- _Activity_
Reproduce the tail of the data exactly. It starts at the line containing "20-30 working days to ship" and runs to the last line.

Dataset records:

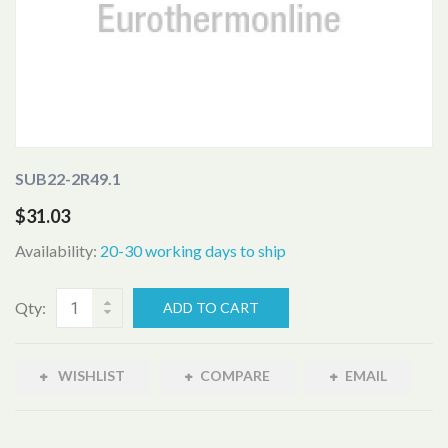
SUB22-2R49.1
$31.03
Availability:
20-30 working days to ship
Qty:
ADD TO CART
WISHLIST
COMPARE
EMAIL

- _Answer to the problem_
20-30 working days to ship
Qty:
ADD TO CART
WISHLIST
COMPARE
EMAIL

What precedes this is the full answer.